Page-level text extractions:
^^^^

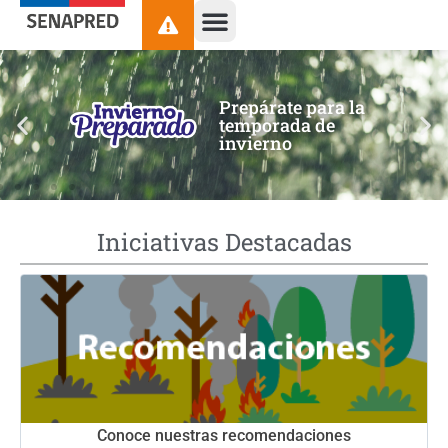
contenido
Prepárate para la
temporada de
invierno
Iniciativas Destacadas
Conoce nuestras recomendaciones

^^^^

**About this task**
Leave the pictures out, then print every entry exactly as it reads.

**Output of the task**
contenido
Prepárate para la
temporada de
invierno
Iniciativas Destacadas
Conoce nuestras recomendaciones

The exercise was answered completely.